Start of Dataset records
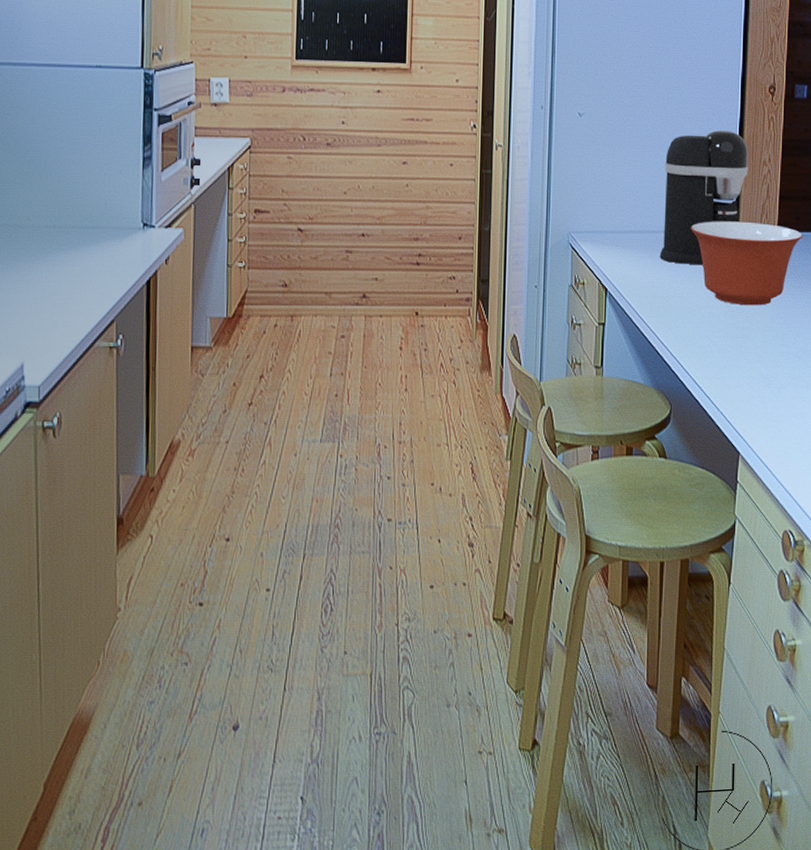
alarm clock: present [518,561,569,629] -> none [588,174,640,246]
End of Dataset records
Start of Dataset records
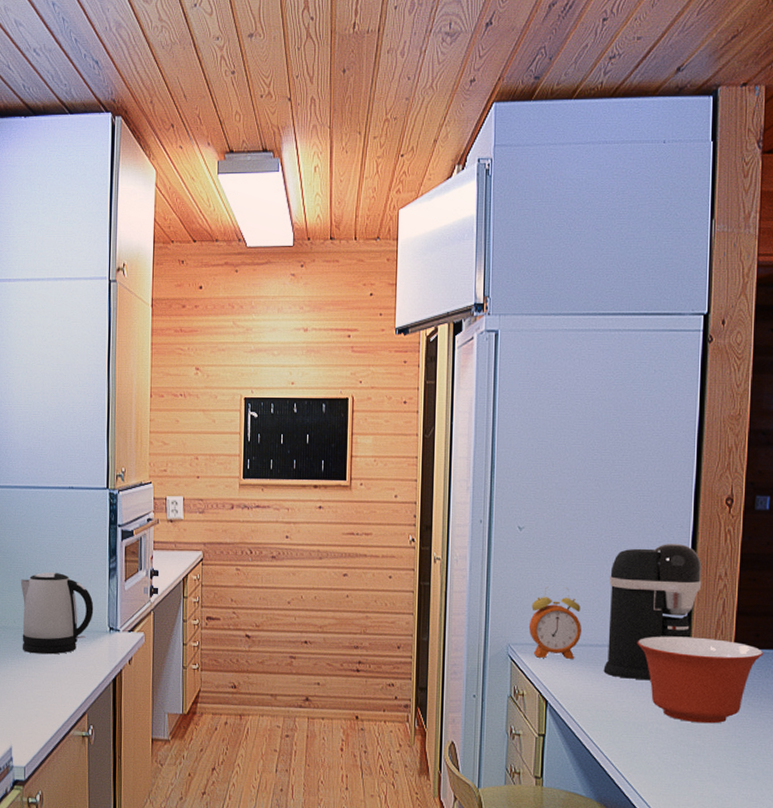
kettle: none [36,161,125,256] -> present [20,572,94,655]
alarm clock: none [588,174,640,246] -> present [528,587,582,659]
End of Dataset records
■ **Task to complete**
From the records above, retype only the lines starting at the line that contains "kettle: none [36,161,125,256]" and ending at the line that contains "alarm clock: none", both included.

■ **Result for this task**
kettle: none [36,161,125,256] -> present [20,572,94,655]
alarm clock: none [588,174,640,246] -> present [528,587,582,659]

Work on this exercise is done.